I love “old town” St. Charles and the surrounding residential neighborhoods. It is compact, urban, charming and it works. To county officials, developers and home builders it doesn’t work. Massive office parks, industrial parks, strip shopping centers, apartment complexes and single-family subdivisions are what works.

Today’s Post-Dispatch is reporting “St. Charles County faces shortage of development sites.” Reporter Eric Heisler begins the story, “Fast-growing St. Charles County faces a shortage in the types of sites it needs to continue luring new employers at a rapid pace, according to a report that will be presented today to county leaders.”

“You need to have sites available and the ability to put together a deal” in order to draw major projects, said Deane Foote, senior project manager for economic development and real estate services at Carter & Burgess Inc. of Fort Worth, Texas. “When it comes to big projects, the sites just aren’t there right now. … That creates the potential that some prospects will go elsewhere.” 


I have to laugh. St. Charles County grew so fast and so sprawling it failed to realize it would not be able to sustain such patterns forever. For a couple of decades St. Charles County has drawn residents from other parts of the region – mostly St. Louis County. Along with residents come the big-box stores like Wal-Mart and soon the office parks show up. Is calling it an office ‘park’ supposed to make you think you are spending your day at a park rather than work? Or the runoff area from all the parking lots with a few ducks will evoke that at the lake feeling?

Ok, back on subject. St. Charles County is now realizing it does not have an endless supply of virgin land. Duh! Instead of fighting Metrolinkexpansion into St. Charles County a decade ago they should have been developing mixed-use neighborhoods around transit stops. Wing Haven was a half-ass attempt at a mixed use development but it didn’t fully grasp the concepts of New Urbanism. The one exception in St. Charles County is the New Urbanist development known as New Town at St. Charles.

Other than being constructed in a flood plain, New Town at St. Charles, is the most progressive development built on virgin land in the St. Louis region in the last 100 years.
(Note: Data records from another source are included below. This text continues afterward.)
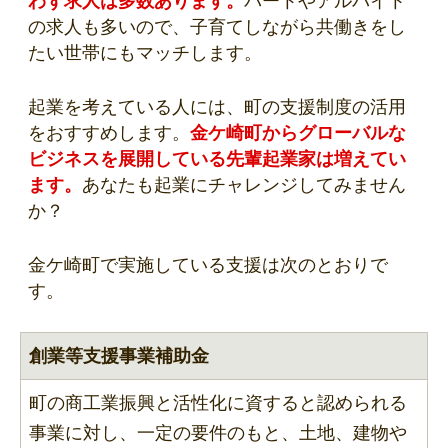
わず求人は多数あります。
パートやアルバイト
の求人も多いので、子育てしながら共働きをし
たい世帯にもマッチします。
起業を考えている人には、町の支援制度の活用
をおすすめします。
金ケ崎町からグローバルな
ビジネスを展開している先輩起業家は増えてい
ます。
あなたも起業にチャレンジしてみません
か？
金ケ崎町で実施している支援は次のとおりで
す。
創業等支援事業補助金
町の商工業振興と活性化に資すると認められる
事業に対し、一定の要件のもと、土地、建物や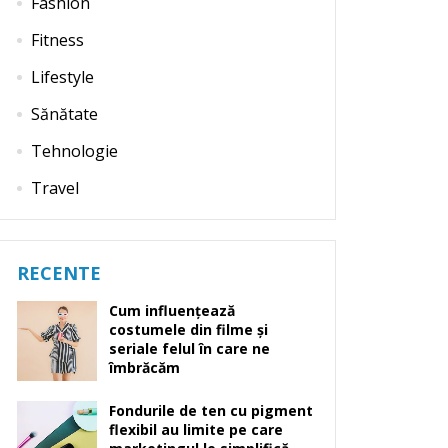
Fashion
Fitness
Lifestyle
Sănătate
Tehnologie
Travel
RECENTE
Cum influențează
costumele din filme și
seriale felul în care ne
îmbrăcăm
Fondurile de ten cu pigment
flexibil au limite pe care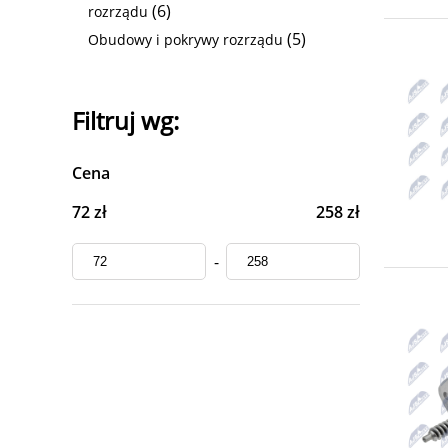
(6)
rozrządu
(5)
Obudowy i pokrywy rozrządu
Filtruj wg:
Cena
72 zł
258 zł
-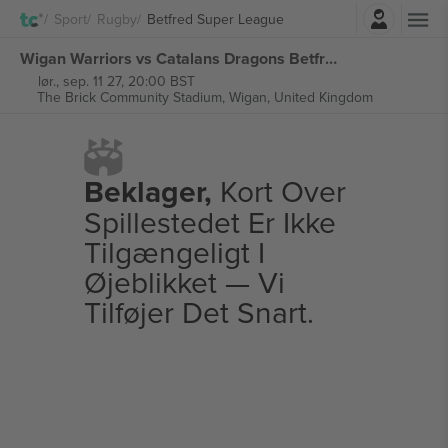
Log ind
Sport
Rugby
Betfred Super League
Wigan Warriors vs Catalans Dragons Betfred Super League billetter
lør., sep. 11 27, 20:00 BST
The Brick Community Stadium,
Wigan, United Kingdom
Beklager,
Kort Over
Spillestedet Er Ikke
Tilgængeligt I
Øjeblikket — Vi
Tilføjer Det Snart.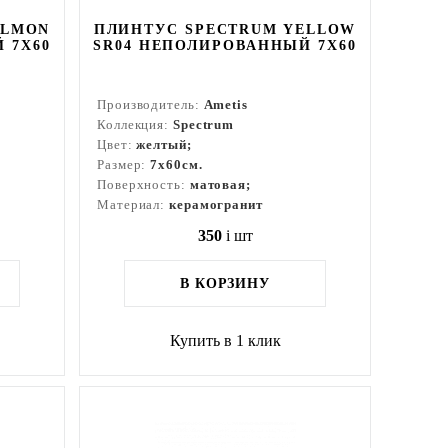
ALMON
ПЛИНТУС SPECTRUM YELLOW
 7X60
SR04 НЕПОЛИРОВАННЫЙ 7X60
Производитель:
Ametis
Коллекция:
Spectrum
Цвет:
желтый;
Размер:
7x60см.
Поверхность:
матовая;
Материал:
керамогранит
350
i
шт
В КОРЗИНУ
Купить в 1 клик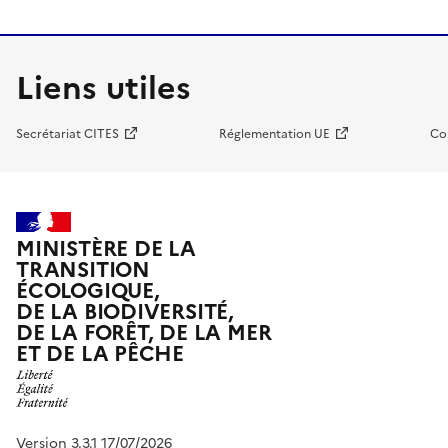
Liens utiles
Secrétariat CITES
Réglementation UE
Co
MINISTÈRE DE LA
TRANSITION
ÉCOLOGIQUE,
DE LA BIODIVERSITÉ,
DE LA FORÊT, DE LA MER
ET DE LA PÊCHE
Version 3.3.1 17/07/2026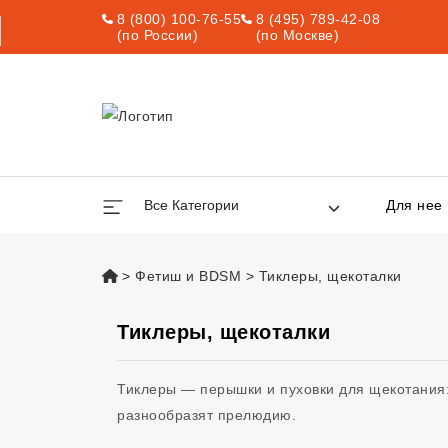
8 (800) 100-76-55
8 (495) 789-42-08
(по России)
(по Москве)
Все Категории
Для нее
vsexshop.ru
Фетиш и BDSM
Тиклеры, щекоталки
Тиклеры, щекоталки
Тиклеры — перышки и пуховки для щекотания
разнообразят прелюдию.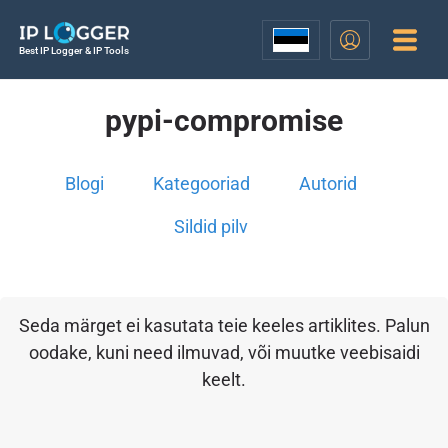
Best IP Logger & IP Tools
pypi-compromise
Blogi
Kategooriad
Autorid
Sildid pilv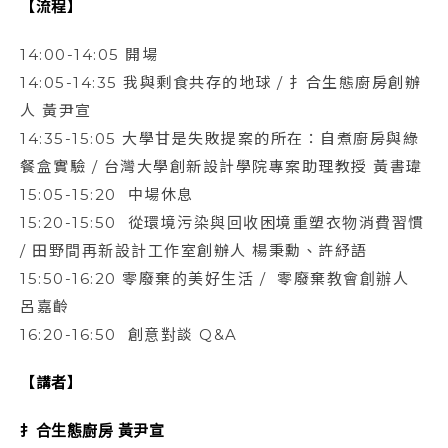
【流程】
14:00-14:05 開場
14:05-14:35 我與剩食共存的地球 / 扌合生態廚房創辦
人 黃尹宣
14:35-15:05 大學甘是失敗提案的所在：自煮廚房與綠
餐盒實驗 / 台灣大學創新設計學院專案助理教授 黃書瑋
15:05-15:20 中場休息
15:20-15:50 從環境污染與回收困境重塑衣物消費習慣
/ 田野間再新設計工作室創辦人 楊秉勳、許紓語
15:50-16:20 零廢棄的美好生活 / 零廢棄教會創辦人
呂嘉齡
16:20-16:50 創意對談 Q&A
【講者】
扌合生態廚房
黃尹宣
New Town is also superior to brownfield developments such as King Louis Square as it represents a mix of housing types and uses. Flood plain aside, the next issue with New Town is that it is not connected to the rest of St. Charles nor is it along a possible transit corridor. Within New Town life will be great but to come and go they will be forced to use a car. The bigger picture would be to have more of this development connected by alternative means of transportation. Someone living in New Town should be able to visit a friend in St. Peters without having to get into their car.
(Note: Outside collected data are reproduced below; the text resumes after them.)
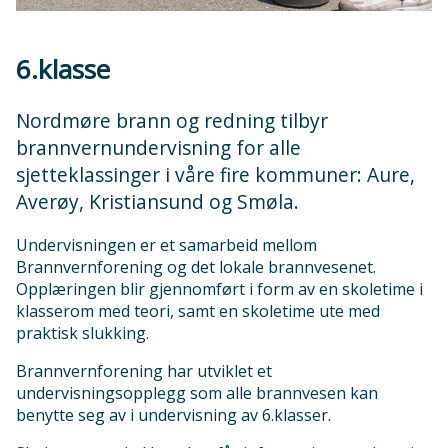
6.klasse
Nordmøre brann og redning tilbyr
brannvernundervisning for alle
sjetteklassinger i våre fire kommuner: Aure,
Averøy, Kristiansund og Smøla.
Undervisningen er et samarbeid mellom
Brannvernforening og det lokale brannvesenet.
Opplæringen blir gjennomført i form av en skoletime i
klasserom med teori, samt en skoletime ute med
praktisk slukking.
Brannvernforening har utviklet et
undervisningsopplegg som alle brannvesen kan
benytte seg av i undervisning av 6.klasser.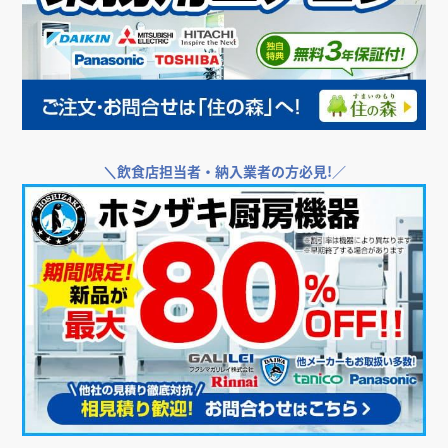
＼
飲食店担当者・納入業者の方必見!／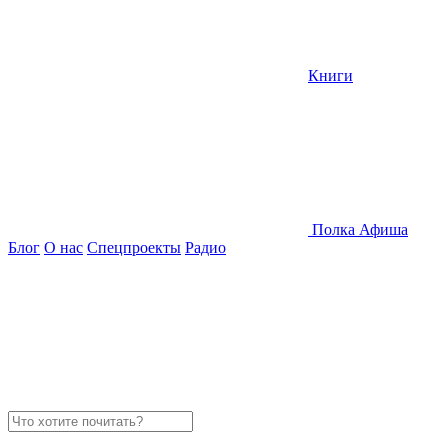
Книги
Полка
Афиша
Блог
О нас
Спецпроекты
Радио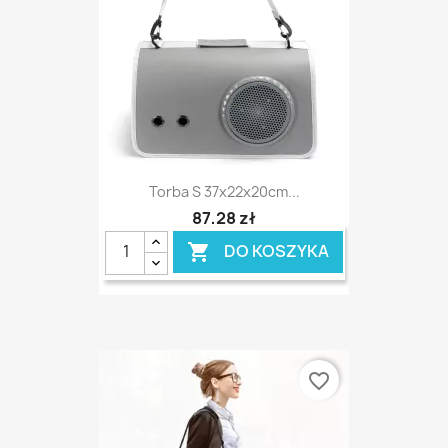
Torba S 37x22x20cm...
87,28 zł
DO KOSZYKA

favorite_border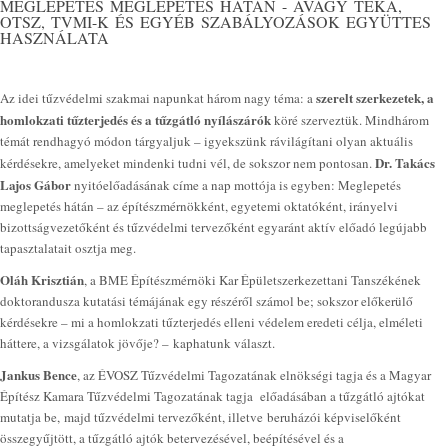
MEGLEPETÉS MEGLEPETÉS HÁTÁN - AVAGY TÉKA,
OTSZ, TVMI-K ÉS EGYÉB SZABÁLYOZÁSOK EGYÜTTES
HASZNÁLATA
szerelt szerkezetek, a
Az idei tűzvédelmi szakmai napunkat három nagy téma: a
homlokzati tűzterjedés és a tűzgátló nyílászárók
köré szerveztük. Mindhárom
témát rendhagyó módon tárgyaljuk – igyekszünk rávilágítani olyan aktuális
Dr. Takács
kérdésekre, amelyeket mindenki tudni vél, de sokszor nem pontosan.
Lajos Gábor
nyitóelőadásának címe a nap mottója is egyben: Meglepetés
meglepetés hátán – az építészmérnökként, egyetemi oktatóként, irányelvi
bizottságvezetőként és tűzvédelmi tervezőként egyaránt aktív előadó legújabb
tapasztalatait osztja meg.
Oláh Krisztián
, a BME Építészmérnöki Kar Épületszerkezettani Tanszékének
doktorandusza kutatási témájának egy részéről számol be; sokszor előkerülő
kérdésekre – mi a homlokzati tűzterjedés elleni védelem eredeti célja, elméleti
háttere, a vizsgálatok jövője? – kaphatunk választ.
Jankus Bence
, az ÉVOSZ Tűzvédelmi Tagozatának elnökségi tagja és a Magyar
Építész Kamara Tűzvédelmi Tagozatának tagja előadásában a tűzgátló ajtókat
mutatja be, majd tűzvédelmi tervezőként, illetve beruházói képviselőként
összegyűjtött, a tűzgátló ajtók betervezésével, beépítésével és a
St. Charles County has wasted a precious resource in their sprawling land policies. In short order they will come to understand the errors of their ways but by then it will be too late. The inevitability of rising fuel costs in the coming years will have a greater affect on St. Charles County than any other part of the St. Louis region (with the possible exception of Jefferson County).

Four dollars a gallon for gasoline will force regions to become more compact. The WPA-type projects in the future will be undoing the damage caused by decades of sprawl in the burbs and ill-conceived urban renewal projects in the core. Such projects will take decades to complete but in the meantime we will see the economic prosperity of St. Charles County shrink as fuel costs will make most of the county obsolete. Economic prosperity will be shifted to those areas surrounding MetroLink stops.

Sorry St. Charles County. You voted against MetroLink because you didn’t want undesirables stealing your TV sets. In the end, you will lose far more than a television.